▶ **DESCRIPTION OF THE TASK**
A faithful copy of every record is needed here. Images must not appear in it.

▶ **INPUT DATA**

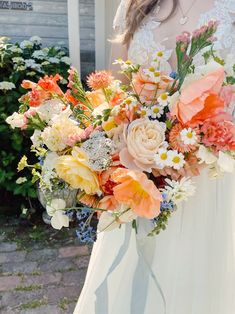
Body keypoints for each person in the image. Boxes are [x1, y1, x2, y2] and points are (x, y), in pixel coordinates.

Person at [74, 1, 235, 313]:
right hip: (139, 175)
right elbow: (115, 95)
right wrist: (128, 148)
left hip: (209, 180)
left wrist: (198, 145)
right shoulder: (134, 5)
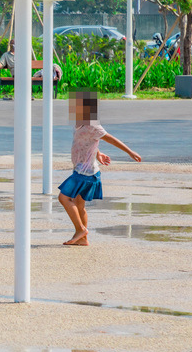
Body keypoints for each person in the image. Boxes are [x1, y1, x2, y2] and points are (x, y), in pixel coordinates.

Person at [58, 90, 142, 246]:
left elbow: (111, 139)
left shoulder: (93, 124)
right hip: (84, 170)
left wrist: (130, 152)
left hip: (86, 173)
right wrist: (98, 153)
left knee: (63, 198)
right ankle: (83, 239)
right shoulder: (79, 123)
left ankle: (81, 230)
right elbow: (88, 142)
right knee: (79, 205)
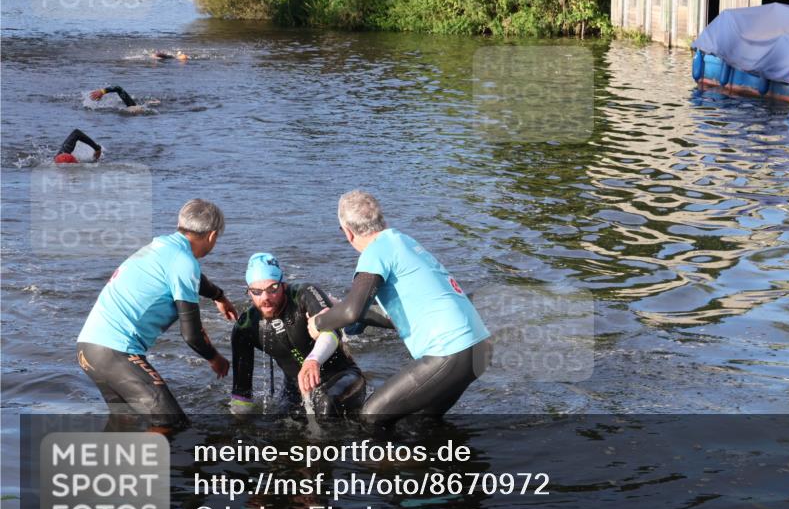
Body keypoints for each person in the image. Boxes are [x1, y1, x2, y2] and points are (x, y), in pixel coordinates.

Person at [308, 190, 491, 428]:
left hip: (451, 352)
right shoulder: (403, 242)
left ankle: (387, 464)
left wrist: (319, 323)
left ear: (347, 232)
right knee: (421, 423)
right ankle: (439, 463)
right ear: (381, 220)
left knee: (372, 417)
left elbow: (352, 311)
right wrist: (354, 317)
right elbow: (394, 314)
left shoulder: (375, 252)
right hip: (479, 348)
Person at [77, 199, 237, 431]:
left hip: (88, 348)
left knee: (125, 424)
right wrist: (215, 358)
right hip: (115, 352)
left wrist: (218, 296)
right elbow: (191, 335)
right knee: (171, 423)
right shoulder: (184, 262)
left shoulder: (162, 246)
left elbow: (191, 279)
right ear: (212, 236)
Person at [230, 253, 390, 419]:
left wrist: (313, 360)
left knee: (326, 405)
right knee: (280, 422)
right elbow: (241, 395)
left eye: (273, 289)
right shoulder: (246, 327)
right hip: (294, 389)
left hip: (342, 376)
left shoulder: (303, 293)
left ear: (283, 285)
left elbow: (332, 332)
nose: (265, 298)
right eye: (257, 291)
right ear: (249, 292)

▶ **SOLUTION BELOW**
Body keypoints for each person in the image. Boxes are [x1, y1, x2, y2] and points are (x, y), in pixel coordinates.

Person at [74, 1, 235, 313]:
right hip: (139, 175)
right elbow: (115, 95)
right wrist: (128, 148)
left hip: (209, 180)
left wrist: (198, 145)
right shoulder: (134, 5)
Body keypoints for each person in the image. Boxes are [x1, y1, x2, y2] and points are (x, y), in pixel coordinates.

Person at [58, 90, 142, 246]:
left elbow: (111, 139)
left shoulder: (93, 124)
right hip: (84, 170)
left wrist: (130, 152)
left hip: (86, 173)
right wrist: (98, 153)
left knee: (63, 198)
right ankle: (83, 239)
right shoulder: (79, 123)
left ankle: (81, 230)
right elbow: (88, 142)
right knee: (79, 205)
Body keypoints for each person in the image. Boxes are [x1, y1, x2, y2] and points are (x, y), in pixel coordinates.

Person at [308, 190, 491, 428]:
left hip: (451, 352)
right shoulder: (403, 242)
left ankle: (387, 464)
left wrist: (319, 323)
left ear: (347, 232)
right knee: (421, 423)
right ankle: (439, 463)
right ear: (381, 220)
left knee: (372, 417)
left elbow: (352, 311)
right wrist: (354, 317)
right elbow: (394, 314)
left shoulder: (375, 252)
right hip: (479, 348)
Person at [77, 199, 237, 431]:
left hip: (88, 348)
left knee: (125, 424)
right wrist: (215, 358)
right hip: (115, 352)
left wrist: (218, 296)
right elbow: (191, 335)
right knee: (171, 423)
right shoulder: (184, 262)
left shoulder: (162, 246)
left elbow: (191, 279)
right ear: (212, 236)
Person at [230, 253, 390, 419]:
left wrist: (313, 360)
left knee: (326, 405)
right knee: (280, 422)
right elbow: (241, 395)
left eye: (273, 289)
right shoulder: (246, 327)
right hip: (294, 389)
left hip: (342, 376)
left shoulder: (303, 293)
left ear: (283, 285)
left elbow: (332, 332)
nose: (265, 298)
right eye: (257, 291)
right ear: (249, 292)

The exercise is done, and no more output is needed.